An image intensifier consists of a large array (“microchannel plate”) of solid state photomultipliers which use a cascade effect to multiply electrons from a sensitive detector, which are then accelerated and displayed on a screen. These devices are totally passive, amplifying ambient light, and generate no illumination that gives away the user’s location. Modern devices are so sensitive they work well from starlight on moonless nights, but they do require some light—they won’t work in a completely dark room. Interestingly, they are a purely analogue device: there are no digital sensors involved in the imaging chain. As such, there is no frame delay as occurs with digital video, allowing real-time tracking of moving objects.
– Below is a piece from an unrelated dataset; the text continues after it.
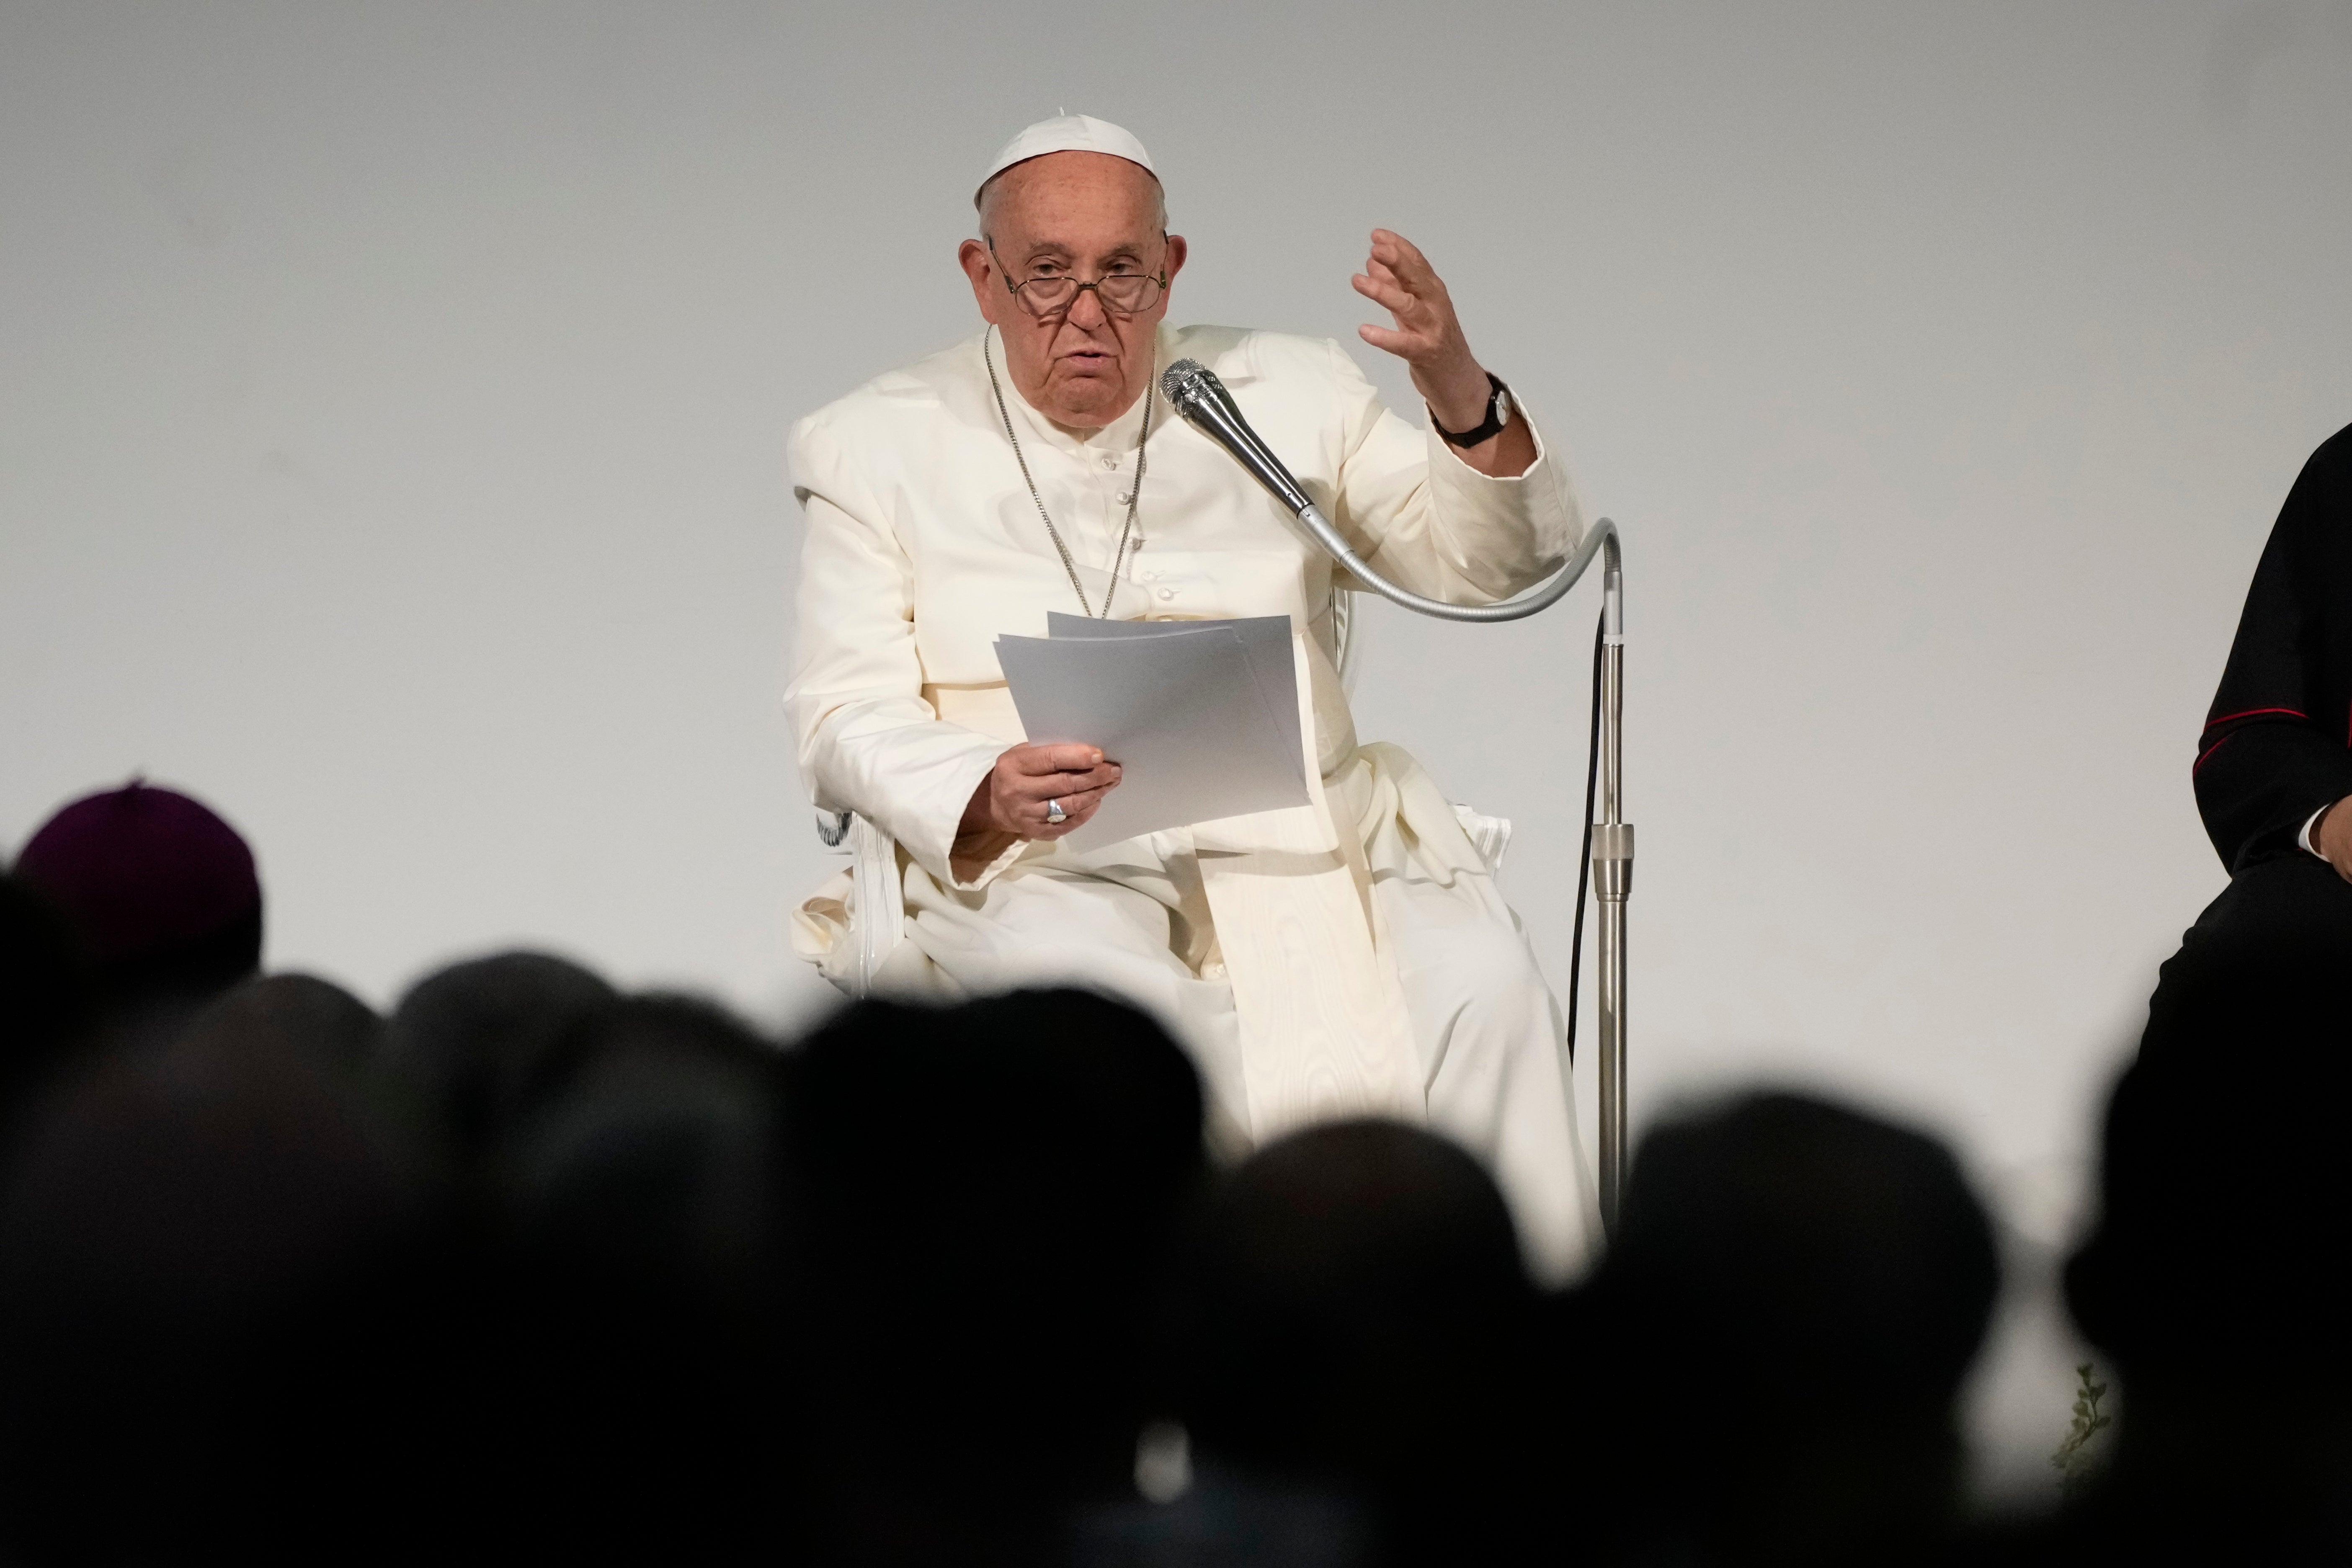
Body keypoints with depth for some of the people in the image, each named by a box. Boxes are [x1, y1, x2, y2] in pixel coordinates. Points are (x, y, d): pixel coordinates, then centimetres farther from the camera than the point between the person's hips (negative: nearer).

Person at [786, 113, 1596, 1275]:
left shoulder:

Thermal infrared uses detectors which are sensitive to the long wave infrared emitted by objects near ambient temperatures (as opposed to near-infrared, which is emitted only by objects at temperatures comparable to the filament of an incandescent lamp or the Sun’s photosphere). These devices can “see” humans, animals, and vehicles by the far infrared they emit from their own heat, and function in total darkness. Apart from surveillance and military applications, thermal infrared imaging is a powerful diagnostic tool for finding overheating components in electronic devices and finding expensive “heat leaks” in inadequately insulated buildings.